## [TASK DIRECTIONS]
Show each line of the entries below in which the word "Silkscreen" appears.

## [INFORMATION GIVEN]
Segment Open

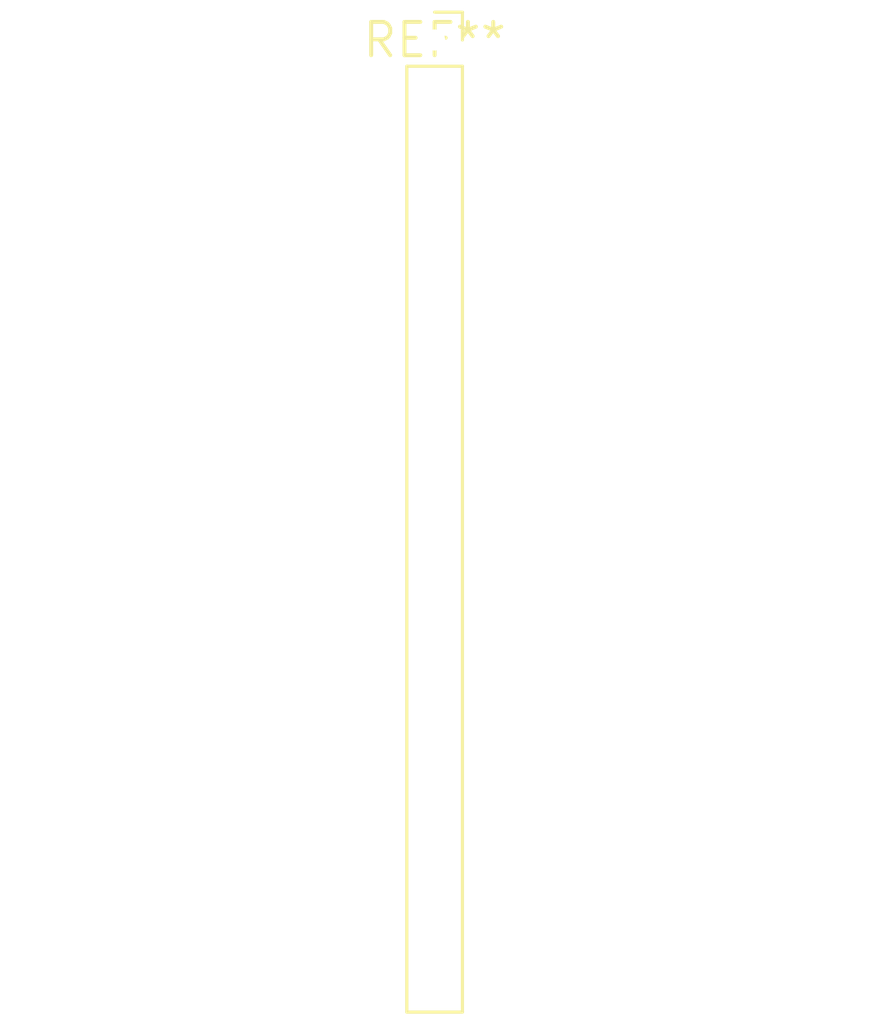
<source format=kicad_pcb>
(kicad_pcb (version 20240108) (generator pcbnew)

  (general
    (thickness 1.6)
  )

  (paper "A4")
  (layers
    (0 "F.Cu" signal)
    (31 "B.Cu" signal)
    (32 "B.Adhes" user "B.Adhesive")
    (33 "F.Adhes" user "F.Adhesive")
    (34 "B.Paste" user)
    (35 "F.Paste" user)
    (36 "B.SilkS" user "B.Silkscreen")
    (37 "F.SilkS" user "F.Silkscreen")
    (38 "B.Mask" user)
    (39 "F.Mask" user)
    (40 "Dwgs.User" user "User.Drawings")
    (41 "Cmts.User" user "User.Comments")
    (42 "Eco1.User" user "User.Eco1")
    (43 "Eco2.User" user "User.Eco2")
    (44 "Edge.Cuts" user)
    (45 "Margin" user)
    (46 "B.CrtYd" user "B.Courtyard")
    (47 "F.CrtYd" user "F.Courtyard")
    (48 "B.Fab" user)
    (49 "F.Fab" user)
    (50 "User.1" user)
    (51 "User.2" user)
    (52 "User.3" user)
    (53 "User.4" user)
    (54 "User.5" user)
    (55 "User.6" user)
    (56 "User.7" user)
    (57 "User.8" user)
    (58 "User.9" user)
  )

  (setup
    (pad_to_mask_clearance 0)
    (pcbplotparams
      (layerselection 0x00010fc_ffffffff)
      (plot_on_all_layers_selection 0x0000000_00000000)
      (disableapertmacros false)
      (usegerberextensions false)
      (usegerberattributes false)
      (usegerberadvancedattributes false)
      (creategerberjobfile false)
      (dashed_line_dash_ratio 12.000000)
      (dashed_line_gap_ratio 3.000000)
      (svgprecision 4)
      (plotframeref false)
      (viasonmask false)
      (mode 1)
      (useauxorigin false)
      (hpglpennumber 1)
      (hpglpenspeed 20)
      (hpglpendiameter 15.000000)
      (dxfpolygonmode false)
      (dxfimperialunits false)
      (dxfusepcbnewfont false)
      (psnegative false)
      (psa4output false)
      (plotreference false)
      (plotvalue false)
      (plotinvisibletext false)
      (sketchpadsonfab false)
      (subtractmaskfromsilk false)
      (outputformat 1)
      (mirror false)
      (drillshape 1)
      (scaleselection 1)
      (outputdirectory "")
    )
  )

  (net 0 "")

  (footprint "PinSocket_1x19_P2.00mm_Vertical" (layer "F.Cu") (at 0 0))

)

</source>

Segment Closed
Segment Open

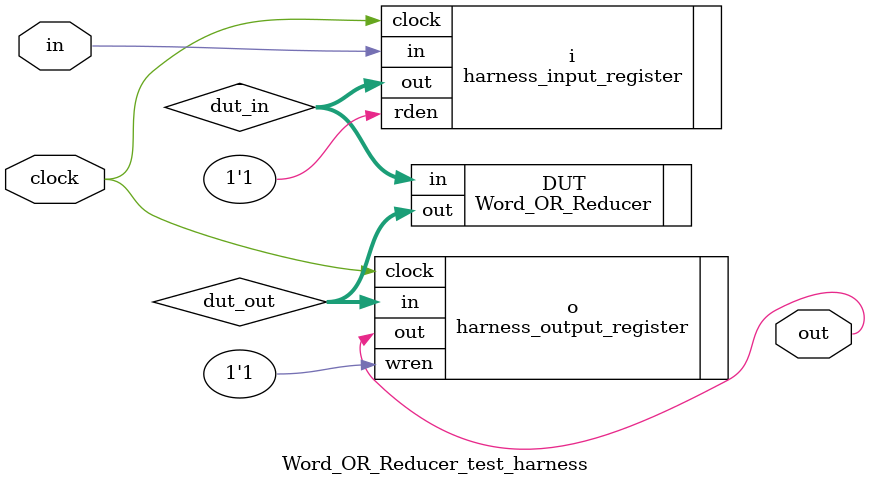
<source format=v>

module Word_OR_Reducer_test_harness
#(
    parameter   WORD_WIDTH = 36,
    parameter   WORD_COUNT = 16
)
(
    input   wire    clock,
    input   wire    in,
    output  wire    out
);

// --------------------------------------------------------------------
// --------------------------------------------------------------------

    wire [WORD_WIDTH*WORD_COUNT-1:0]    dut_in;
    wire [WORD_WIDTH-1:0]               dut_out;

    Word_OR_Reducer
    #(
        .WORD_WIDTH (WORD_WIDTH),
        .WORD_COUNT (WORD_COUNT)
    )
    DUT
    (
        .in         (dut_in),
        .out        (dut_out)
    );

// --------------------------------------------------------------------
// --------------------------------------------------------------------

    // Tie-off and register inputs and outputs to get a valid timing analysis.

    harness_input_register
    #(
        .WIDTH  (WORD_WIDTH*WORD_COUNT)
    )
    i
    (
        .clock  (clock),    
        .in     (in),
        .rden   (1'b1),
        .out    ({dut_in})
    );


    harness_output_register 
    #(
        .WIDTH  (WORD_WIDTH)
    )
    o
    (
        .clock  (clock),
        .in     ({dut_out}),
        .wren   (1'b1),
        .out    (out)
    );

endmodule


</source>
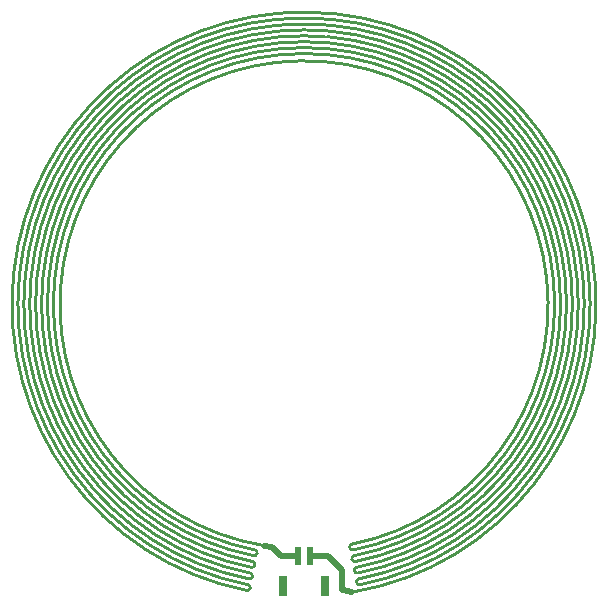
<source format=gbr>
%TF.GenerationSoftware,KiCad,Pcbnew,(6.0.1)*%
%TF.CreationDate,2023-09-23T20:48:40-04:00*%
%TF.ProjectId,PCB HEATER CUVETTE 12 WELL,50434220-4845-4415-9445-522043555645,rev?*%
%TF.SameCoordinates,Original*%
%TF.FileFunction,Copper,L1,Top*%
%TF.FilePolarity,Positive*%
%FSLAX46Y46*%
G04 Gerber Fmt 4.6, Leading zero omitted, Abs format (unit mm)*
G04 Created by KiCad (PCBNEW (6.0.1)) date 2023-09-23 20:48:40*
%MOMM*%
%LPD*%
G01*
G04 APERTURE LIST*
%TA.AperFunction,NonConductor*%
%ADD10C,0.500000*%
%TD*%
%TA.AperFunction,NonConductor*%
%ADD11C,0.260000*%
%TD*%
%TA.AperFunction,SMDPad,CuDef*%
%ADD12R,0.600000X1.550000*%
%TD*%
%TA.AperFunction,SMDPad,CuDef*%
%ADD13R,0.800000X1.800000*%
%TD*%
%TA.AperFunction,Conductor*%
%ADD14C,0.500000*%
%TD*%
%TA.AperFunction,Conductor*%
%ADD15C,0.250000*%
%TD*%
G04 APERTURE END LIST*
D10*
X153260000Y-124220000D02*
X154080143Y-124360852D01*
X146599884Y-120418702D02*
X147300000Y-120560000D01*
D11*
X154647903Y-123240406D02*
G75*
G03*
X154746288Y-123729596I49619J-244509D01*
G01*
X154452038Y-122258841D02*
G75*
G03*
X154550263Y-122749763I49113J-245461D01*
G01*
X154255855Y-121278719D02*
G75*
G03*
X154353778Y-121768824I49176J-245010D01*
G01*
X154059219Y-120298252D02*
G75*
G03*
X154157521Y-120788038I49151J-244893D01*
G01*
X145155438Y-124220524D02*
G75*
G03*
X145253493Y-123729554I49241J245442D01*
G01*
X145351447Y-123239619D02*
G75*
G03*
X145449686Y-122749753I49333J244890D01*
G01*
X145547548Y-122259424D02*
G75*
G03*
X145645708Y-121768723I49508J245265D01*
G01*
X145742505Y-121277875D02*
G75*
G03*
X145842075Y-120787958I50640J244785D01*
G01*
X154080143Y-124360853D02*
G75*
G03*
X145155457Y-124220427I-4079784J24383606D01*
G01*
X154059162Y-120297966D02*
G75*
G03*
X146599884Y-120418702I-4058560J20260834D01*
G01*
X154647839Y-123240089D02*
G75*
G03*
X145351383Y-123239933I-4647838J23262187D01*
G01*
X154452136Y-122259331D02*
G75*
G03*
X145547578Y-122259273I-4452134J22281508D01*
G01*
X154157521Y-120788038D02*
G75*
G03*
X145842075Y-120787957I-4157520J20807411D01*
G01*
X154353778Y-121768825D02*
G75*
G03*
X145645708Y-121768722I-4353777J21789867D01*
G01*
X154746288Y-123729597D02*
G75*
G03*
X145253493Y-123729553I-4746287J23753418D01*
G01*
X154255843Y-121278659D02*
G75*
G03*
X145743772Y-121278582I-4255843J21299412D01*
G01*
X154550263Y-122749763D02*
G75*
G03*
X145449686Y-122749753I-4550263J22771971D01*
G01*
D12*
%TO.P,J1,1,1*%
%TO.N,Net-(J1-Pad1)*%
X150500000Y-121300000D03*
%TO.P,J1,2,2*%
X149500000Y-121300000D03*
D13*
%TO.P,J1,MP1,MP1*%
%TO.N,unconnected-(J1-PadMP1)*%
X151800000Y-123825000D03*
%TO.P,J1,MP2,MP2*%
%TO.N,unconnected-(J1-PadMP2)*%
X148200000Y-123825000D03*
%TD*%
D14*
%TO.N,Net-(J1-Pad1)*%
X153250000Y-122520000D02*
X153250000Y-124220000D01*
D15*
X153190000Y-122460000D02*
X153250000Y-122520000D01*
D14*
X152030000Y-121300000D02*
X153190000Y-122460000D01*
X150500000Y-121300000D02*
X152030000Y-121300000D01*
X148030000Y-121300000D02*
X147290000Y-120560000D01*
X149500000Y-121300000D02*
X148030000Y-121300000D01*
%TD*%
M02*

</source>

Segment Closed
Segment Open

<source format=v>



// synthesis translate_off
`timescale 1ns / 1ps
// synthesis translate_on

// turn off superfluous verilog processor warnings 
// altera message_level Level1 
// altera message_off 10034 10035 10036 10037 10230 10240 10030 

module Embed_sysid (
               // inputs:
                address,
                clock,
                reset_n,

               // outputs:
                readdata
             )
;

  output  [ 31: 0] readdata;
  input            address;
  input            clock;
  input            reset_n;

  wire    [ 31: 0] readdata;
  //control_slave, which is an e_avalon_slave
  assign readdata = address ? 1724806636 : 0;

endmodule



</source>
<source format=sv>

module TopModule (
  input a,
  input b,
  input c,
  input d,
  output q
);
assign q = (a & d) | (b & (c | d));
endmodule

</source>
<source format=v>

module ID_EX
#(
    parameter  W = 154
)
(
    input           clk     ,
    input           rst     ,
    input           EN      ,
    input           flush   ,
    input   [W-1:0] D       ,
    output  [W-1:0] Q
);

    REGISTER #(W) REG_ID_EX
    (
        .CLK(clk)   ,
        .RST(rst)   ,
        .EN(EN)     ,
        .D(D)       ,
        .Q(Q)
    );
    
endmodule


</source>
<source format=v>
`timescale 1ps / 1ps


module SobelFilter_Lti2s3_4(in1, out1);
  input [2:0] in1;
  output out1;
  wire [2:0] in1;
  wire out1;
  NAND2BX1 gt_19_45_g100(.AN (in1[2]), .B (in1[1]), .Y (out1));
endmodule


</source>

Segment Closed

## [ANSWER TO THE EXERCISE]
    (36 "B.SilkS" user "B.Silkscreen")
    (37 "F.SilkS" user "F.Silkscreen")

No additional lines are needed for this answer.